Transcription recovery requires Top I degradation and functional TCR. (A) Transcription recovery is blocked by the 26S proteasome inhibitor MG132. (Left) V79 cells were pretreated with MG132 for 1 h, followed by CPT treatment for various periods. The transcription rate was measured (by 15 min of pulse-labeling with [³H]uridine) at different times following CPT treatment. (Right) CPT-induced degradation of Top I is blocked by MG132. V79 cells were pretreated with MG132 (1 μM) for 1 h, followed by treatment with CPT (25 μM) for 4 and 6 h. Cells were then incubated in the absence of CPT but in the presence of MG132 for 30 min at 37°C to reverse the cleavable complexes. Cells were lysed by the alkaline lysis procedure. Cell lysates were neutralized, treated with S7 nuclease, and analyzed by immunoblotting. Immunodetection of Top I was done by the ECL Western procedure as described for Fig. 1A. (B) Transcription recovery in CSB cells treated with CPT. (Left) Wild-type lymphoblast GM01953C and CSB lymphoblast GM01712B cells were treated with CPT (25 μM).

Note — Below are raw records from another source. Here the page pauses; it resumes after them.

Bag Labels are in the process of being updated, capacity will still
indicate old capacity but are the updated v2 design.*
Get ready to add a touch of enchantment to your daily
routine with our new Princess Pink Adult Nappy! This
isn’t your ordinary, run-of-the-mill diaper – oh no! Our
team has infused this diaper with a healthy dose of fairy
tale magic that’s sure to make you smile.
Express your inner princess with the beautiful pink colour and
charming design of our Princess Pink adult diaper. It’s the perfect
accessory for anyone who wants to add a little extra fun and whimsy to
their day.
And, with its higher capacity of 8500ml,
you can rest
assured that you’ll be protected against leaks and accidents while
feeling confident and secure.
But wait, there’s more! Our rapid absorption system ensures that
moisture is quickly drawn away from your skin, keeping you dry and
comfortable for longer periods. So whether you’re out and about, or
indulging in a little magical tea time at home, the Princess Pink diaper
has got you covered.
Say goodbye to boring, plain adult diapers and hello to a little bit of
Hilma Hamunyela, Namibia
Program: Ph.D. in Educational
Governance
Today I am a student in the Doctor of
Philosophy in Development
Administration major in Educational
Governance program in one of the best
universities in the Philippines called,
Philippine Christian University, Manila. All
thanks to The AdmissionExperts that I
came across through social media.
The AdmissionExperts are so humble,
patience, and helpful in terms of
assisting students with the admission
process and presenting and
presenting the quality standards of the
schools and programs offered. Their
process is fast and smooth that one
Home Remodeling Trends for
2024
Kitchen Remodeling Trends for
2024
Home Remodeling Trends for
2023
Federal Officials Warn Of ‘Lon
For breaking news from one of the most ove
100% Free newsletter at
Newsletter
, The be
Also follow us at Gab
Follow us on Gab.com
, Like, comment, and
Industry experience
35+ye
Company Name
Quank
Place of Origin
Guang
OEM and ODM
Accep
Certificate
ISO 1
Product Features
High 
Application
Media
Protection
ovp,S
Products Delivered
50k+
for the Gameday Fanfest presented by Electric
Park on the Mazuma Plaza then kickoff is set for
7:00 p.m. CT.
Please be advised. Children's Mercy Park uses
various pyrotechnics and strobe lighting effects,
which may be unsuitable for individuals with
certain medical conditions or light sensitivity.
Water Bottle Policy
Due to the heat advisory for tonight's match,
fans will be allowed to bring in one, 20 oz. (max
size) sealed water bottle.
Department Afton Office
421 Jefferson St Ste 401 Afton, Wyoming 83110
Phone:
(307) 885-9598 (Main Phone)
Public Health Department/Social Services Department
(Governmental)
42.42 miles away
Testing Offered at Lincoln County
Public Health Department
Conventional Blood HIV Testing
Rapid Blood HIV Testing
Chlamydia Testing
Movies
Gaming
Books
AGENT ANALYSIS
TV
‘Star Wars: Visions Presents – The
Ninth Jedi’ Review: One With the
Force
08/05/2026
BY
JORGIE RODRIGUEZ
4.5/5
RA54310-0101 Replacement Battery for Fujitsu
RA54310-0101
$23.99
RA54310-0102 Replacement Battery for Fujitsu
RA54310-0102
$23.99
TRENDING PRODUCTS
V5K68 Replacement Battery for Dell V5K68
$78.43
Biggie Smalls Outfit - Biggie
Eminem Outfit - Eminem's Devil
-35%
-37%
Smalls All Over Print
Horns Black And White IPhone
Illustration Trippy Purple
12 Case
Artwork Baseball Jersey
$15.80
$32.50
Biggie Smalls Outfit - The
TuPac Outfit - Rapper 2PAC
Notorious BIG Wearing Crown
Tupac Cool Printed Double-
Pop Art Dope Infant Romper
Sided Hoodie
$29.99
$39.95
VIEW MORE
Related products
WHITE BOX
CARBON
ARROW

Transcription rates were measured at different times by 15 min of pulse-labeling with [³H]uridine following CPT treatment. (Right) Degradation of Top I-DNA covalent complexes in wild-type and CSA cells. Normal GM01953C cells and CSB GM01712B cells were treated with 25 μM CPT for various times. Reversal of cleavable complexes and immunodetection of Top I were carried out as described for Fig. 1A.